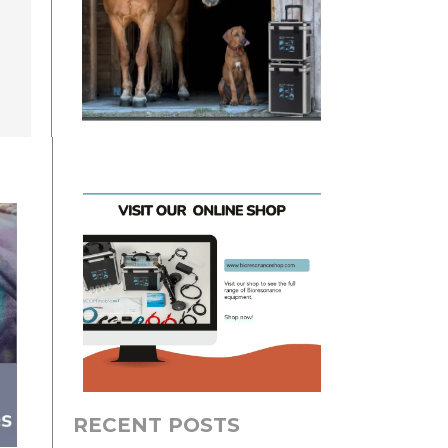
RECENT POSTS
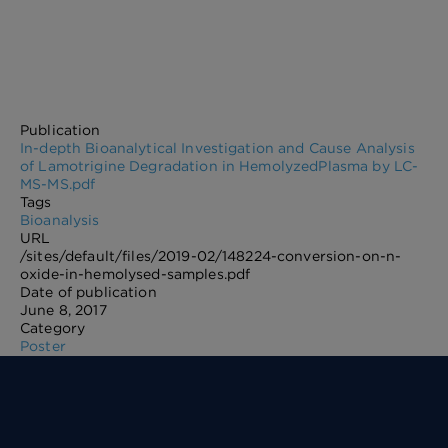
Publication
In-depth Bioanalytical Investigation and Cause Analysis
of Lamotrigine Degradation in HemolyzedPlasma by LC-
MS-MS.pdf
Tags
Bioanalysis
URL
/sites/default/files/2019-02/148224-conversion-on-n-
oxide-in-hemolysed-samples.pdf
Date of publication
June 8, 2017
Category
Poster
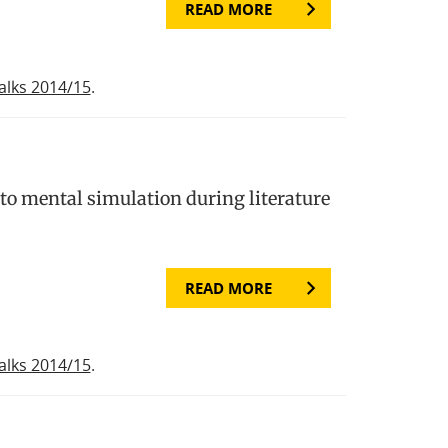
READ MORE
alks 2014/15
.
to mental simulation during literature
READ MORE
alks 2014/15
.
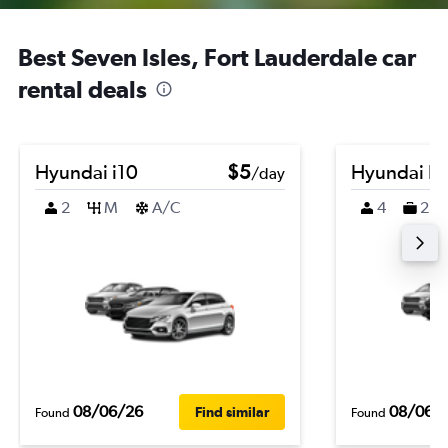
Best Seven Isles, Fort Lauderdale car
rental deals
Hyundai i10
$5
Hyundai K
/day
2
M
A/C
4
2
08/06/26
08/06/
Find similar
Found
Found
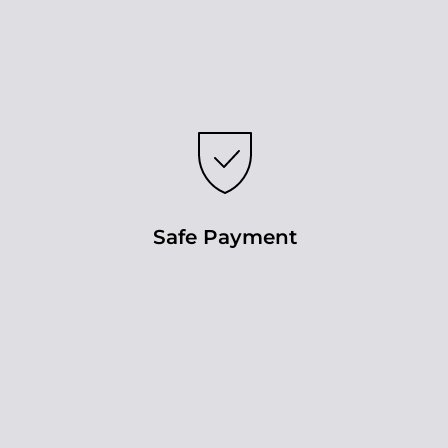
Safe Payment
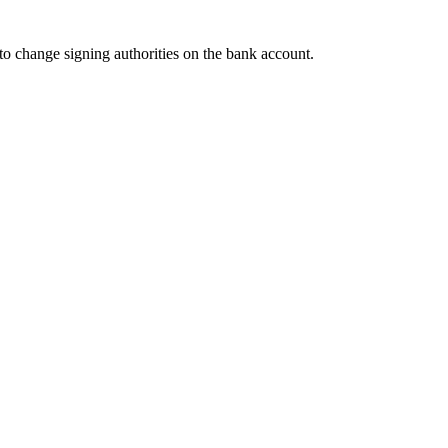
to change signing authorities on the bank account.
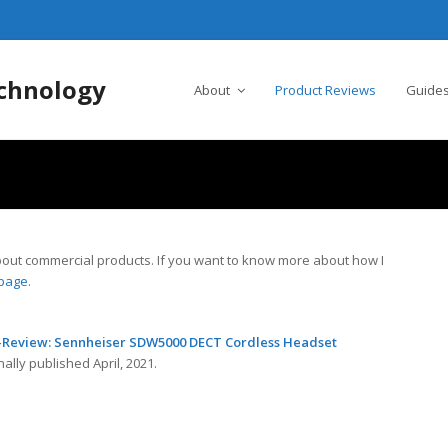
chnology
About
Product Reviews
Guides
n about commercial products. If you want to know more about how I
 page
.
-Review: Sennheiser SDW5000 DECT Cordless Headset
nally published April, 2021.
..............................
● **Exercise details**
Please return the whole listing exactly. Do not copy its images.

● **Solution for this problem**
RECENT POSTS
Publication
In-depth Bioanalytical Investigation and Cause Analysis
of Lamotrigine Degradation in HemolyzedPlasma by LC-
MS-MS.pdf
Tags
Bioanalysis
URL
/sites/default/files/2019-02/148224-conversion-on-n-
oxide-in-hemolysed-samples.pdf
Date of publication
June 8, 2017
Category
Poster
READ MORE
alks 2014/15
.
to mental simulation during literature
READ MORE
alks 2014/15
.
Best Seven Isles, Fort Lauderdale car
rental deals
Hyundai i10
$5
Hyundai K
/day
2
M
A/C
4
2
08/06/26
08/06/
Find similar
Found
Found
Safe Payment
to change signing authorities on the bank account.
chnology
About
Product Reviews
Guides
n about commercial products. If you want to know more about how I
 page
.
-Review: Sennheiser SDW5000 DECT Cordless Headset
nally published April, 2021.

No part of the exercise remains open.